The GTB prediction models were also generated using 1,500 small decision trees for classification or regression, and using a randomly selected bootstrap sample set for learning (n = 74 pigs) and the remaining data (n = 74 pigs) for validation. As recommended, each tree typically contained about six terminal nodes. The model was similar to Fourier or Taylor series, which is a sum of factors that becomes progressively more accurate as the expansion continues. After each step of boosting, the algorithm scaled the newly added weights, which balanced the influence of each tree. The accuracy of the algorithm was improved by introducing randomization through training the base learner on different randomly selected samples at each iteration.
In both procedures, significant variables were selected using the Gini index to evaluate the discriminant ability of the potential selected feature, defined as:
Gi = 1 − ∑𝑗 𝑝2 (𝑗 | 𝑡)
Where p2 (𝑗 | 𝑡) is the estimated class probability for feature 𝑡 or node 𝑡 in a decision tree and 𝑗 is an output data or class. Only the variables that improved Gini index and minimized the OOB error rate were retained as very important variables in prediction (VIP).
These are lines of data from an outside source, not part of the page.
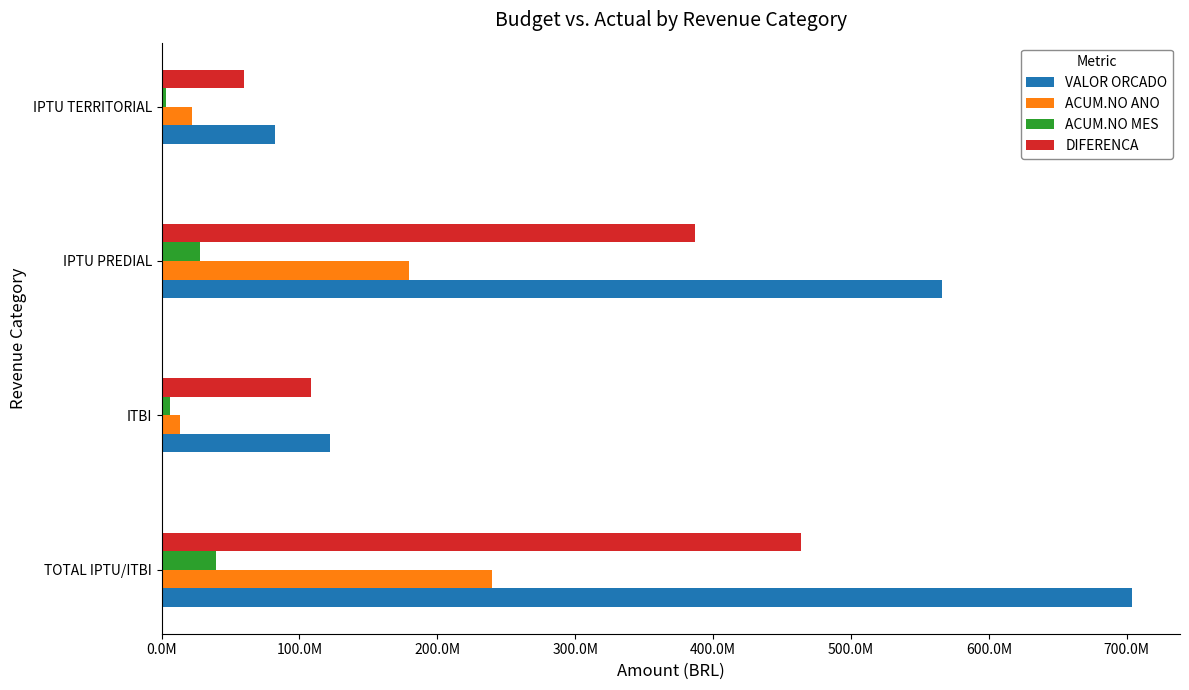

Which series has the largest range (max minus min)?

VALOR ORCADO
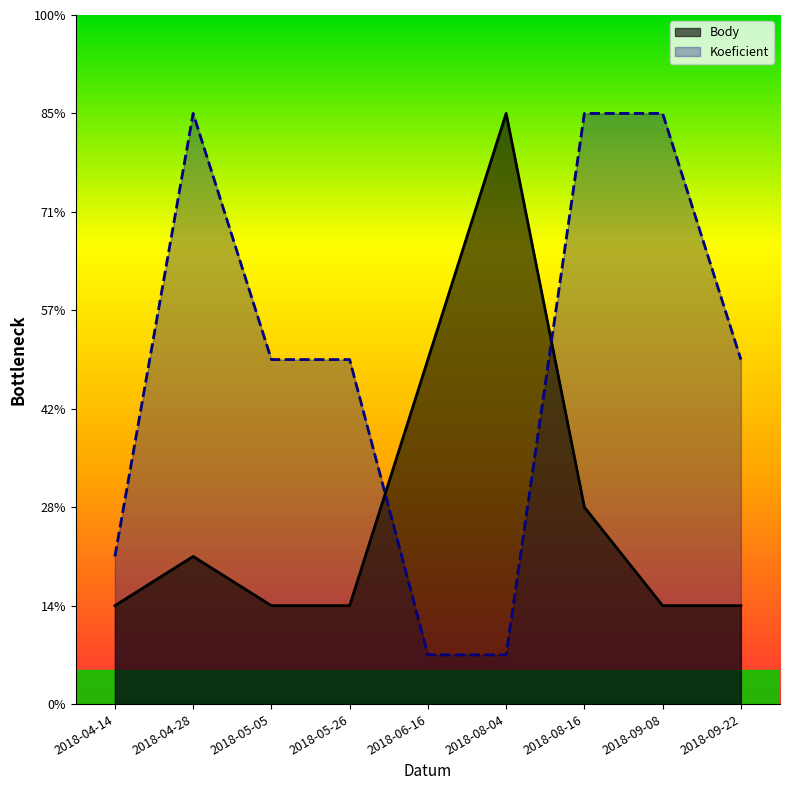

What are all the series names shown in the legend?

Body, Koeficient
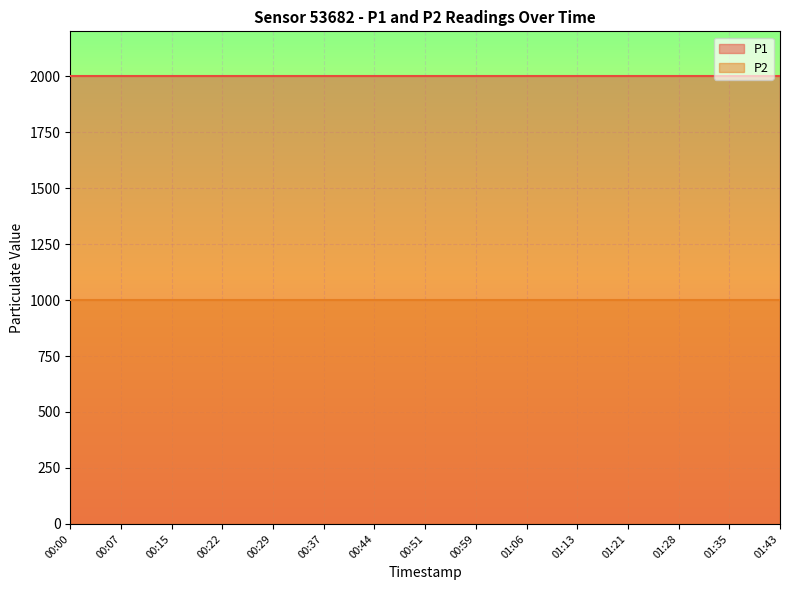

Which category has the lowest value in the P1 series?

00:00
Multiple runs for each ML methods were performed (ten times) to take into account variations in the observations used for the training step (using permutations and leave-one-out procedures) and the stability of the techniques. The iteration steps were also applied to reduce the number of VIP in the selected models. At each run, the accuracy of classification models was estimated with the proportion (%) of good classification and the optimal models were selected according to ROC curve. In regression, RMSE was calculated as the square root of the difference between the realized and the predicted observation within the OOB data after permuting each predictor variable in the training dataset divided by the number of trees for regression procedure. The adjusted coefficient of determination (R²) was also computed. The predicted (X) values for FCR obtained by the best GTB model and the observed (Y) values measured on the pigs were compared (X-Y) using the GLM procedure. The model was considered unbiased when the intercept obtained by the GLM model was not different from 0 and the slope was not significantly different from 1. The quality of the relationships was evaluated on the basis of RMSE of prediction (RMSEP) obtained by a leave-one-out cross-validation from the value of the predicted residual sum of squares.
Pathway Enrichment Analysis
Gene-annotation enrichment analyses among the VIP identified for binary classification of pigs on RFI and for prediction of FCR were performed on encoded genes by using DAVID bioinformatics tool on default settings [46].